Furr is a loving waltz through period Americana with Bob Dylan's shadow cast long across the proceedings. The album starts in light pyschedelia, true RnB and organ rhythms, `Sleepytime in the Western World' immediately recalls Manfred Mann's cover of Dylan's own "Quinn The Eskimo". Title track `Furr' is an exemplary drawl through Dylan's laboured vocal strainings and anecdotal, rhyme-heavy folk. It is a tour de force in simple done well.
The charm Blitzen Trapper evoke early in the album shines resplendently at all corner's of `Furr', showcasing toe-tapping, bluesy rhythms, and harmonica-flecked alt.country.
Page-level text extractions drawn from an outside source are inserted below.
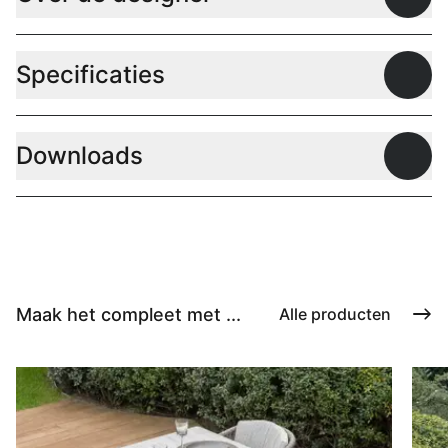
Open
Specificaties
Open
Downloads
Open
Maak het compleet met ...
Alle producten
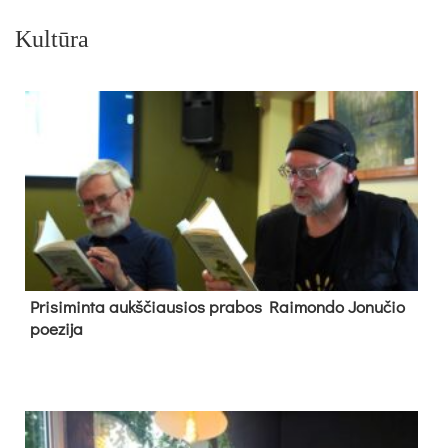
Kultūra
Pri­si­min­ta aukš­čiau­sios pra­bos Rai­mon­do Jo­nu­čio
poe­zi­ja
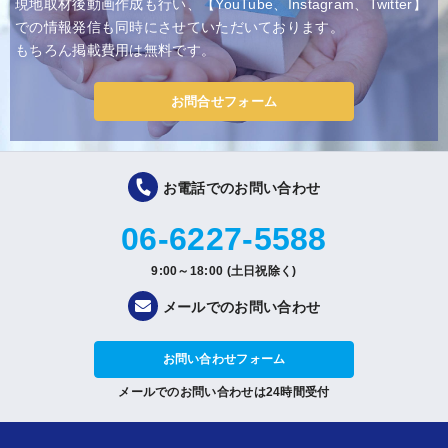
現地取材後動画作成も行い、【YouTube、Instagram、Twitter】
での情報発信も同時にさせていただいております。
もちろん掲載費用は無料です。
お問合せフォーム
お電話でのお問い合わせ
06-6227-5588
9:00～18:00 (土日祝除く)
メールでのお問い合わせ
お問い合わせフォーム
メールでのお問い合わせは24時間受付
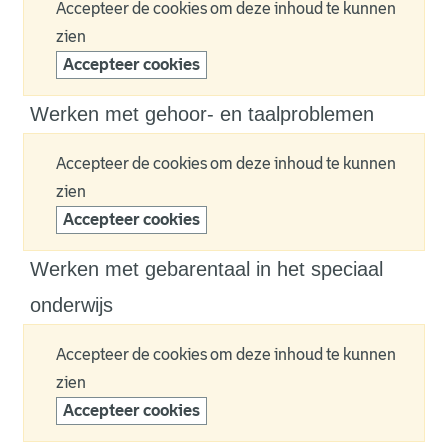
Accepteer de cookies om deze inhoud te kunnen
zien
Accepteer cookies
Werken met gehoor- en taalproblemen
Accepteer de cookies om deze inhoud te kunnen
zien
Accepteer cookies
Werken met gebarentaal in het speciaal
onderwijs
Accepteer de cookies om deze inhoud te kunnen
zien
Accepteer cookies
This sunny homage to 60s and 70s Americana recalls fellow partisans Wilco and Ben Kweller, though the sound is always truer to the originals. Neil Young is constantly brought to mind, despite newer sounding number that gently alt.rock their harmonies through the speakers as heard on `Gold For Bread' for example, which also hints at Fleetwood Mac's most bluesy output.
`Fire & Fast Bullets' returns to pyschedlia-tinged garage-rock, `Black River Killer' is pensive plucking of the highest order; `Love U' is awash with pleasing harmonies and `Stolen Shoes & A Rifle' is country, lonesome trail kind of stuff, again hinting at Fleetwood Mac, and Midlake for modern comparison.
Blitzen Trapper have achieved the often difficult, producing an eclectic album that is at the same time cohesive. That glue is a love of Americana and its (bluegrass) roots. All that is missing is a fiddled, hoedown finale and for that we cannot really complain, as there is as much art it knowing when to hold off, as there is in knowing when to hit the (effects) pedal to the metal.